Seven districts with a high proportion of black and/or low-income students were invited to apply for the grant, which was awarded as part of the Endowments' African-American Men and Boys Task Force. Woodland Hills and Propel each was awarded a $750,000 grant to be disbursed over two years.
Forty-nine percent of the Woodland Hills graduating class of 2010 was white; 49 percent was black, according to a news release from the district. But 76.5 percent of the dropouts that year were black, and the rate of black male dropouts was 14 percent higher than black female dropouts, the release said.
Woodland Hills will spend the next six months developing a detailed framework for the program and identifying a project director, who must be a black man, according to Woodland Hills assistant superintendent Alan Johnson.
The programs at Woodland Hills and Propel will be built around the Whiting Scholar Identity Model, which looks at a student's whole environment and encourages the "four pillars" in a student's life -- the family and home; peers and friends; the school; and the community -- to help the student with self-improvement, self-efficacy and motivation, among other things.
In Woodland Hills, the model will be implemented beginning with a summer program in 2012, after the district identifies black male students in grades 6 through 12 to participate.
Mr. Johnson said that the program will not be held after school or on Saturdays.

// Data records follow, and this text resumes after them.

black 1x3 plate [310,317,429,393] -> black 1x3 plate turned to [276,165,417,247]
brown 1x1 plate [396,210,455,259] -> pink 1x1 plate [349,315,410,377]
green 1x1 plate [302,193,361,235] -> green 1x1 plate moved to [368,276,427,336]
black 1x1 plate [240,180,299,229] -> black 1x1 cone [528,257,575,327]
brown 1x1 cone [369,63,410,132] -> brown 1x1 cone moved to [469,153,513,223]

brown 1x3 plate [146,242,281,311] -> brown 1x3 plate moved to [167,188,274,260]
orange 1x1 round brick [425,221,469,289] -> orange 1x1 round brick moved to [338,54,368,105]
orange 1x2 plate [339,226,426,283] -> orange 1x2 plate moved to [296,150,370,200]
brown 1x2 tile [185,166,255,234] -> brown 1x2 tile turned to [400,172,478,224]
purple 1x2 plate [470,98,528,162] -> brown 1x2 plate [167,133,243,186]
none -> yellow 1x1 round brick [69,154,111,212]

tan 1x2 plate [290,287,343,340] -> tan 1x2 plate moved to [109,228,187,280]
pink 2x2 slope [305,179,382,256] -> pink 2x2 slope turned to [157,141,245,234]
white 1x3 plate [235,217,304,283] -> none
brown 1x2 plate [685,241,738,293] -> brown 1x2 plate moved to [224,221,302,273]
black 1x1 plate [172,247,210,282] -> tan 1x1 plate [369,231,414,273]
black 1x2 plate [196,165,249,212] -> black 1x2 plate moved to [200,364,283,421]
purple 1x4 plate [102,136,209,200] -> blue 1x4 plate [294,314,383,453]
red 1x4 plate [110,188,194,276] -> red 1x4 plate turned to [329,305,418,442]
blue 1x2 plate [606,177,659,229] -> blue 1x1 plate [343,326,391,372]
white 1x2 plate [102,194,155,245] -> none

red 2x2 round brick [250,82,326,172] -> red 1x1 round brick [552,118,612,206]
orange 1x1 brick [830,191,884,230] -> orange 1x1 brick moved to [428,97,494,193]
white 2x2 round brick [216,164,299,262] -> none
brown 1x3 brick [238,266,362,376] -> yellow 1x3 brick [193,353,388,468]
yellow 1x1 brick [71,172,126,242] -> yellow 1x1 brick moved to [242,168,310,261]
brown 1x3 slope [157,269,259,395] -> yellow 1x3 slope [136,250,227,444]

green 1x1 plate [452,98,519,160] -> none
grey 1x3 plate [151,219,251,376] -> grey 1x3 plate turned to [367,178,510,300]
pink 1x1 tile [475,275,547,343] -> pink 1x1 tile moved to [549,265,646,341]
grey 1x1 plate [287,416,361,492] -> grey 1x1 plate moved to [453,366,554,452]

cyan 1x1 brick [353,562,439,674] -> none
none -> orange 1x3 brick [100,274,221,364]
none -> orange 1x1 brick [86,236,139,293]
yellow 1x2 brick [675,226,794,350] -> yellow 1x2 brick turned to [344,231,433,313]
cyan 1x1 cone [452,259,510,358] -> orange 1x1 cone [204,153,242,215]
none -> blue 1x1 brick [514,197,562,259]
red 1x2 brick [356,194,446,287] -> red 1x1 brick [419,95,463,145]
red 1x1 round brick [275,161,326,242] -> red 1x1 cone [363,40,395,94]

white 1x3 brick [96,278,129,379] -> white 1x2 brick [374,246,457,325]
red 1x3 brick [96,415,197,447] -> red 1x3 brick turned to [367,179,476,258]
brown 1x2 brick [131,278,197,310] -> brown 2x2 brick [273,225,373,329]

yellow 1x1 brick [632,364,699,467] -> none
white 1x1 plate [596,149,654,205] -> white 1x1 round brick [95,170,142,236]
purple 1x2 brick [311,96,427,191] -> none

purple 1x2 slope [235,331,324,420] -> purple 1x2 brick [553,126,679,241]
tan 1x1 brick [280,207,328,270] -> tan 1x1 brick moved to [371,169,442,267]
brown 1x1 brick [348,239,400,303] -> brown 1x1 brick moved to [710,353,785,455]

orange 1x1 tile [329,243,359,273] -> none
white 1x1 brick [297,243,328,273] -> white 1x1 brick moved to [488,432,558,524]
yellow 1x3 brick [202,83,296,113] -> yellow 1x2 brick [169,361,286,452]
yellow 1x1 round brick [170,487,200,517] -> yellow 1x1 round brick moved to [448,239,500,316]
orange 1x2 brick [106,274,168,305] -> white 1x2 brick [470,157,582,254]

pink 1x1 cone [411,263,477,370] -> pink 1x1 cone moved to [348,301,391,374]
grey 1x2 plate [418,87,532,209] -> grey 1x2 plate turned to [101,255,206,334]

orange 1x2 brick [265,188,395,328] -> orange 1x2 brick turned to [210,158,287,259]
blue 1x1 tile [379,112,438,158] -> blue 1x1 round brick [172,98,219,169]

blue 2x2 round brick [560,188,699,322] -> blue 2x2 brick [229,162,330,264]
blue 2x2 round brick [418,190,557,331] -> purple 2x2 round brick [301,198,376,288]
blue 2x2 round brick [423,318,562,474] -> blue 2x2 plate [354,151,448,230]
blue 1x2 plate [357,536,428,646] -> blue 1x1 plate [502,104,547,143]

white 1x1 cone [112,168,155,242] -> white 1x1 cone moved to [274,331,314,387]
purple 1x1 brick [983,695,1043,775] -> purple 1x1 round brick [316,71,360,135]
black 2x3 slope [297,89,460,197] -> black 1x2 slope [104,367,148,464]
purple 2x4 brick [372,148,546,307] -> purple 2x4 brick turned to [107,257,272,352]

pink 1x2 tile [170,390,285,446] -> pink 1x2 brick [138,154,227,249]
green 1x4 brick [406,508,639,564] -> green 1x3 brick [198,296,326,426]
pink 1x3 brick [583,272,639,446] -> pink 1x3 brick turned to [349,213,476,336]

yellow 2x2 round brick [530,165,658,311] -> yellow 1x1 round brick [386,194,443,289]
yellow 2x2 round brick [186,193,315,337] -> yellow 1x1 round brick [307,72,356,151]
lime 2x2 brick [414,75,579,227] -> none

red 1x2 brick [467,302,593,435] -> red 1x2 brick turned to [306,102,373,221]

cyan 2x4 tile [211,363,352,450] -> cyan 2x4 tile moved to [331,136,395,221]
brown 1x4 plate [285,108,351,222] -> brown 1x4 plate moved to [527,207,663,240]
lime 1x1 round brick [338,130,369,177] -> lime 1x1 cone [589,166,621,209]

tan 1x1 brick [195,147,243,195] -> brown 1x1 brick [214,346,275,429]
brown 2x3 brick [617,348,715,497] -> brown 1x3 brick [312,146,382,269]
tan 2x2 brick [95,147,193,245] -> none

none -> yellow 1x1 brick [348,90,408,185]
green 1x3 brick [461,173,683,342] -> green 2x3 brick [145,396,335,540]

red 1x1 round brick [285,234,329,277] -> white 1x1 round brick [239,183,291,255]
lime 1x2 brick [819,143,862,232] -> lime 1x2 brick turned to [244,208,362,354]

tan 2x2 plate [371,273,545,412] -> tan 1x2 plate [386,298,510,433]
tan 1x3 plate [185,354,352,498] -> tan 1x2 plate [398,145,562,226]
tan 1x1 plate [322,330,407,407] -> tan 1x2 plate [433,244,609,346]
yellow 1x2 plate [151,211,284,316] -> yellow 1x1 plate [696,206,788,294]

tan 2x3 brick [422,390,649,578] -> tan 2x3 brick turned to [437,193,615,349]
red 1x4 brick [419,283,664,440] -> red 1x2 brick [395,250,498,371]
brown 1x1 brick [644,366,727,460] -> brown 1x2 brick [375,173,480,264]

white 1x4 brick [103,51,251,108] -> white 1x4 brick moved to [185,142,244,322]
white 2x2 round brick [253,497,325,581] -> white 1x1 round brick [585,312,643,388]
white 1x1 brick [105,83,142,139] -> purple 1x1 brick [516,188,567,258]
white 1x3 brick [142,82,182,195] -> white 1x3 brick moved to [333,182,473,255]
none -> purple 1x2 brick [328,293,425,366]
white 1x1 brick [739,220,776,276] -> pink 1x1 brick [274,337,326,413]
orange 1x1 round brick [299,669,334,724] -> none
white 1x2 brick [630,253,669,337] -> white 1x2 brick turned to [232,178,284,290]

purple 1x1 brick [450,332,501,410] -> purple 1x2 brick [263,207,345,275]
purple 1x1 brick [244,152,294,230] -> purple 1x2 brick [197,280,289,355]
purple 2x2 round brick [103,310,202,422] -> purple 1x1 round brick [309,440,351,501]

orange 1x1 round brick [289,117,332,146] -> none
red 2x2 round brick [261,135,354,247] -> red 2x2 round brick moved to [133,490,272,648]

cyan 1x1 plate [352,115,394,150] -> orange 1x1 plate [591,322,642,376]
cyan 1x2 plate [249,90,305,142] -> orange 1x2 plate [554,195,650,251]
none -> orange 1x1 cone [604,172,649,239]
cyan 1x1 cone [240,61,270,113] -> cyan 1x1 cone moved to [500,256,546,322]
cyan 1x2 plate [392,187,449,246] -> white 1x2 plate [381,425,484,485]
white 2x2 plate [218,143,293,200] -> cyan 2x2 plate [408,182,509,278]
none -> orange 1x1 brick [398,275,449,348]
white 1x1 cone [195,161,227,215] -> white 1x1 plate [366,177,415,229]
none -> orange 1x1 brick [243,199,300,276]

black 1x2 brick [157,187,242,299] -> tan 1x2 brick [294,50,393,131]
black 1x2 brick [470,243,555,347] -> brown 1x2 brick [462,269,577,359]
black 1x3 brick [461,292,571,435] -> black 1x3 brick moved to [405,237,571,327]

"We want them to understand that this is really core to what we're trying to do," he said. "We're trying to make this like an academic program so they understand that as you move forward in school, things get a lot harder and more rigorous."
The Foundation for Indiana University of Pennsylvania received a $361,500 grant under the same program to recruit black men into the teaching profession.
"Our long-term dream is [that] those young men come back to us as teachers," Mr. Johnson said.
Propel, which has eight schools throughout Allegheny County, plans to use the grant money to extend and expand existing programs.
"We have been very happy with our success with all students, but particularly with African-American students," said Propel Superintendent Carol Wooten. She said black students in Propel schools are 60 percent more likely to test at grade level than black students in the district where they come from.